Since Modi took office in 2014, the Indian government has revoked permission for more than 16,000 nongovernmental organizations to receive foreign funding, using the Foreign Contribution Regulation Act (FCRA).
“It is deliberately an assault against the nonprofit sector,” said Vijayesh Lal, the general secretary of the Evangelical Fellowship of India, “and that includes the churches.”
In one recent round of revocations, six nonprofits lost the license allowing them to receive money from abroad. Four of those were Christian organizations. A search of the FCRA website reveals more than 450 revocations from 2011-2019 of groups with the word church in their name alone.
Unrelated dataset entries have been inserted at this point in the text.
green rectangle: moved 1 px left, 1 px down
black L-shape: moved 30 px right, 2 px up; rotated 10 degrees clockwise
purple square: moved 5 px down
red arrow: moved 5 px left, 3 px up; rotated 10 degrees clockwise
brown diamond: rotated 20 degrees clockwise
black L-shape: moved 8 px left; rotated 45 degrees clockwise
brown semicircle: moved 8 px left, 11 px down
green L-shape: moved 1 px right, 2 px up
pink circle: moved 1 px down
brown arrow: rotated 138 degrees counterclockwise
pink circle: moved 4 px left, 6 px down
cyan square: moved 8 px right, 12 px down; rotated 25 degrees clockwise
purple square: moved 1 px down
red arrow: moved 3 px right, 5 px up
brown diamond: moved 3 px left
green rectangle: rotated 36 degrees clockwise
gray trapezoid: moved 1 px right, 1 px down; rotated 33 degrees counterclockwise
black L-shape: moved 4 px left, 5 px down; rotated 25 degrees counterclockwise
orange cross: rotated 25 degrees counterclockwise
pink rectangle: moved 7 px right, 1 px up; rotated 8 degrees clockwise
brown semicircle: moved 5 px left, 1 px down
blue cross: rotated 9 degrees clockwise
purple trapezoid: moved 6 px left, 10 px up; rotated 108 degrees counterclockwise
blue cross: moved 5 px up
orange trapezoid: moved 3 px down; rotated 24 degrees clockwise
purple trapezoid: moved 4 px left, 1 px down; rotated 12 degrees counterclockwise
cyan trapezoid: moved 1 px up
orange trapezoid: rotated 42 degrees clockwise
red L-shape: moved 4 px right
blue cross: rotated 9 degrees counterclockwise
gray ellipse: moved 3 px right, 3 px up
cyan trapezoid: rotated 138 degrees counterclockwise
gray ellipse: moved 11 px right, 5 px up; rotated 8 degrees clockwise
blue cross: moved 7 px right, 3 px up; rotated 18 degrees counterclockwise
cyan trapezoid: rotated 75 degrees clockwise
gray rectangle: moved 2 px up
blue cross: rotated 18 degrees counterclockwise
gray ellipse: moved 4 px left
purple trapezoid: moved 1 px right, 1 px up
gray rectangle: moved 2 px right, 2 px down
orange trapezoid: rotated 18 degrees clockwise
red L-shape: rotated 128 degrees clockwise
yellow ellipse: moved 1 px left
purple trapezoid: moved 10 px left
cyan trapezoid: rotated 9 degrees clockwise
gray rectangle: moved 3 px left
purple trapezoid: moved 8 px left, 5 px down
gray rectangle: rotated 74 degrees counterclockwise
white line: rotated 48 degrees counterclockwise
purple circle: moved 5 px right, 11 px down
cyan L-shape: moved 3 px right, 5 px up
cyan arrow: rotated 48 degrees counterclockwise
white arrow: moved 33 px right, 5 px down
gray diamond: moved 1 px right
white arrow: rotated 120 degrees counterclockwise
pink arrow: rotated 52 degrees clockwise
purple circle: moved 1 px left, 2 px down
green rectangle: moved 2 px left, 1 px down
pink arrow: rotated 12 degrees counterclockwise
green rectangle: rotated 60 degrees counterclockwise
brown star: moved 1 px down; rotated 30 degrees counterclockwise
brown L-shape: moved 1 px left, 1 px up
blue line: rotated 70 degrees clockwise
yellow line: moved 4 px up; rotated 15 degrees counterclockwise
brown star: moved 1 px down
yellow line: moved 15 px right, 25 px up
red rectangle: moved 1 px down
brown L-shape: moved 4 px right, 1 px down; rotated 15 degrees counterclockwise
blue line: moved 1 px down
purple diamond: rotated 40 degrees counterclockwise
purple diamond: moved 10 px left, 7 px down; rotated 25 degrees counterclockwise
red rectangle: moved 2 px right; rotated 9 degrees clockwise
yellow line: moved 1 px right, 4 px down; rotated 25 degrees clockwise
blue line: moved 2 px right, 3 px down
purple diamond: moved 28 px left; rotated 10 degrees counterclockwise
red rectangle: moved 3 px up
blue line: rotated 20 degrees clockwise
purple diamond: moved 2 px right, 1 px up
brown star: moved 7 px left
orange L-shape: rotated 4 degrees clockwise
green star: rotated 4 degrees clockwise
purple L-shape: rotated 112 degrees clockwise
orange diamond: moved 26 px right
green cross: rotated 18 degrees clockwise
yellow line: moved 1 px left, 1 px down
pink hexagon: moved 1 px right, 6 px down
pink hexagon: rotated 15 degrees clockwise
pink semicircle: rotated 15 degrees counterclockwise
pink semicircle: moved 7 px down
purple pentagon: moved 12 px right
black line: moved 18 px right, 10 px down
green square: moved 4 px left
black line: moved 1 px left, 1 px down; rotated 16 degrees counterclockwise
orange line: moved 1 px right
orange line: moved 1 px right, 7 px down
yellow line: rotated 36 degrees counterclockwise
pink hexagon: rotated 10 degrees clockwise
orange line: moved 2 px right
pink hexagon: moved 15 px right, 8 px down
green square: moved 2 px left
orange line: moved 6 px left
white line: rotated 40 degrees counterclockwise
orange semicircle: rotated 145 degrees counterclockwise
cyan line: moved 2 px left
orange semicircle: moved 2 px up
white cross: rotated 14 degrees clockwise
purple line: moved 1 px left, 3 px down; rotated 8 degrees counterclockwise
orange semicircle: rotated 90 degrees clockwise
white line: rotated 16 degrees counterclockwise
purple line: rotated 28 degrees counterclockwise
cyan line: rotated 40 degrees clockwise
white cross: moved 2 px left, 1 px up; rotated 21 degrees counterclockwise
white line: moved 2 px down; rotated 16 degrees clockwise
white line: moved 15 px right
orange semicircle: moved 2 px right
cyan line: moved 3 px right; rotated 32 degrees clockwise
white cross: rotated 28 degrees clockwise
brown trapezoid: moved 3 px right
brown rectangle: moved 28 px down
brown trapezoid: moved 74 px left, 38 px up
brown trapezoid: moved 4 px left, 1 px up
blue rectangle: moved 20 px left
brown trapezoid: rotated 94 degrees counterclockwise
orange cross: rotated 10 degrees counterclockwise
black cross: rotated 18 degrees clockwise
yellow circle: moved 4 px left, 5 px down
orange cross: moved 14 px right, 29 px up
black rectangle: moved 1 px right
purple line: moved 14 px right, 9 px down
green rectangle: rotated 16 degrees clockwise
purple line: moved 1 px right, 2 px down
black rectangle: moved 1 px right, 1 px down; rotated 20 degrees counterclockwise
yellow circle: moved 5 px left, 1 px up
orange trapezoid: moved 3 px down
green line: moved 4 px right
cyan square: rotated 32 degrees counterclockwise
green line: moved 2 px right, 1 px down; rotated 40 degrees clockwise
While the FCRA is not designed specifically to target Christian groups, experts say its cumbersome regulations have been used by the ruling parties in India to stifle political and religious dissidents since the law’s adoption in 1976.
“It has always been used as a tool,” Lal said. “The thought behind it is very clear. They don’t want to encourage dissent. They don’t want to encourage empowerment.”
The law was first passed in a period of Indian history called “the Emergency.” In the midst of economic crisis, suspicions of political corruption, strikes, student protests, and calls for revolution, Prime Minister Indira Gandhi’s government suspended civil liberties and centralized power. One new law allowed the government to check the flow of funds from outside the country.